Page text:
=== Begin Enclosure ===

New Delhi, Nov. 12: Spacecraft controllers directed Chandrayaan-1 into a circular orbit 102km above the moon’s surface this evening, its intended orbital home for the next two years.

Indian Space Research Organisation engineers plan to spend a day or two studying the orbit of the spacecraft before initiating the next step in its mission — hurling a scientific payload towards the moon.

In this orbit, the spacecraft takes about two hours to go around the moon once. “We’ve reached the orbit we wanted,” said S.K. Shivkumar, director of Isro’s satellite tracking and command network.

“We’ll begin commissioning the other instruments one by one after we’ve released the moon impact payload,” said Mylswamy Annadurai, Chandrayaan-1 project engineer in Bangalore. “One payload — the radiation dose monitor — had been activated en route because we wanted to study the radiation environment in space on the way to the moon.”

=== End Enclosure ===

Extracted records:
=== Begin Enclosure ===

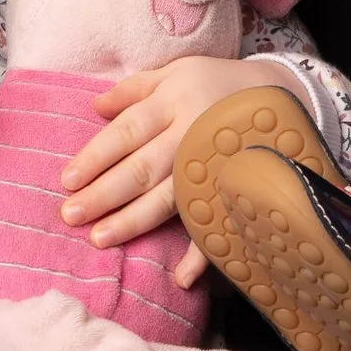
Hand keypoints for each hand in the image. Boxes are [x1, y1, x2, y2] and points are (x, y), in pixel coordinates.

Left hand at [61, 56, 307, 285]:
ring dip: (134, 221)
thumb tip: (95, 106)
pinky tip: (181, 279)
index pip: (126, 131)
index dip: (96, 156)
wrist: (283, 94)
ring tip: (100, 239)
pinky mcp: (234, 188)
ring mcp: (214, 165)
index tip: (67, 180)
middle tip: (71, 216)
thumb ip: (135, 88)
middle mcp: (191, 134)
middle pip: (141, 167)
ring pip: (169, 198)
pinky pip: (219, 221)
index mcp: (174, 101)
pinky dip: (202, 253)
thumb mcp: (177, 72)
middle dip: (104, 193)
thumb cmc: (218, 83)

=== End Enclosure ===
=== Begin Enclosure ===

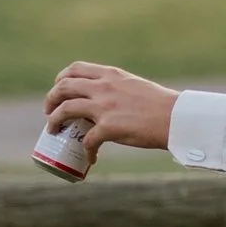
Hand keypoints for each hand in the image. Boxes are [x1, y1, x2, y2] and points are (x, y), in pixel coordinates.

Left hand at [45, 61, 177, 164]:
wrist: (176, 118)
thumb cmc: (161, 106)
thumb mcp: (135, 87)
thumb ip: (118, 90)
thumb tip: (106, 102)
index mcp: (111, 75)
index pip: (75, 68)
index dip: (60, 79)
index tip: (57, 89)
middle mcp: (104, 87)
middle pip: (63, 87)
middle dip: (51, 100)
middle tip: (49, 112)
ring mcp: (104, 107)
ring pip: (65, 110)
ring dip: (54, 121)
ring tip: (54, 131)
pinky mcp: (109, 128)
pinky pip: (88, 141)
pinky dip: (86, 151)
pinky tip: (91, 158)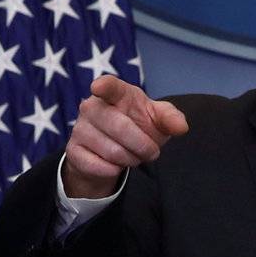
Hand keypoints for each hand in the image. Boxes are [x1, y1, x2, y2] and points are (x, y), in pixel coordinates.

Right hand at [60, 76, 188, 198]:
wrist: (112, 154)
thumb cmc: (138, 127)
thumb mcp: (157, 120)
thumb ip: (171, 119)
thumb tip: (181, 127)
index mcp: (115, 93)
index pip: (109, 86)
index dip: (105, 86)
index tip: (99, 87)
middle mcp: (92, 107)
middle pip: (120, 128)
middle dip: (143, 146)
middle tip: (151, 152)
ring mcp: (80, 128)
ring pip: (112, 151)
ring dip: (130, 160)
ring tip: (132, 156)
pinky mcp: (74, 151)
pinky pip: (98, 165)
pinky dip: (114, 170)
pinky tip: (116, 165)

=== End Enclosure ===
=== Begin Enclosure ===

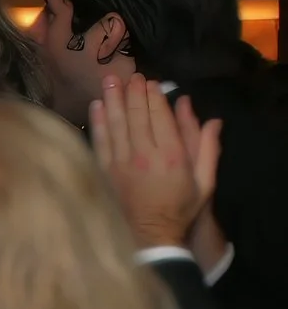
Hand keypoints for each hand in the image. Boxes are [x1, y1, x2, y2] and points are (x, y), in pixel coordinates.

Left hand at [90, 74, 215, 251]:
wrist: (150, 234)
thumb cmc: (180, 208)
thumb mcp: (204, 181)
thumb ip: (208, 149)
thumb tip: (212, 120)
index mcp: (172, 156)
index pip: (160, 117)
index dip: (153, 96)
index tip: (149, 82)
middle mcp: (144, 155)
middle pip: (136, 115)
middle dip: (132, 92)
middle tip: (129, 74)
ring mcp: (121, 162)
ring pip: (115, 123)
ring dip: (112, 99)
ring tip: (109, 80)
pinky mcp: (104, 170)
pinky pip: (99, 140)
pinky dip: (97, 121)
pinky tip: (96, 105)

=== End Enclosure ===

How to complete this task: Reproduce the Chandrayaan-1 report word for word, from "New Delhi, Nov." up to and including "and command network.".

The completed task:
New Delhi, Nov. 12: Spacecraft controllers directed Chandrayaan-1 into a circular orbit 102km above the moon’s surface this evening, its intended orbital home for the next two years.

Indian Space Research Organisation engineers plan to spend a day or two studying the orbit of the spacecraft before initiating the next step in its mission — hurling a scientific payload towards the moon.

In this orbit, the spacecraft takes about two hours to go around the moon once. “We’ve reached the orbit we wanted,” said S.K. Shivkumar, director of Isro’s satellite tracking and command network.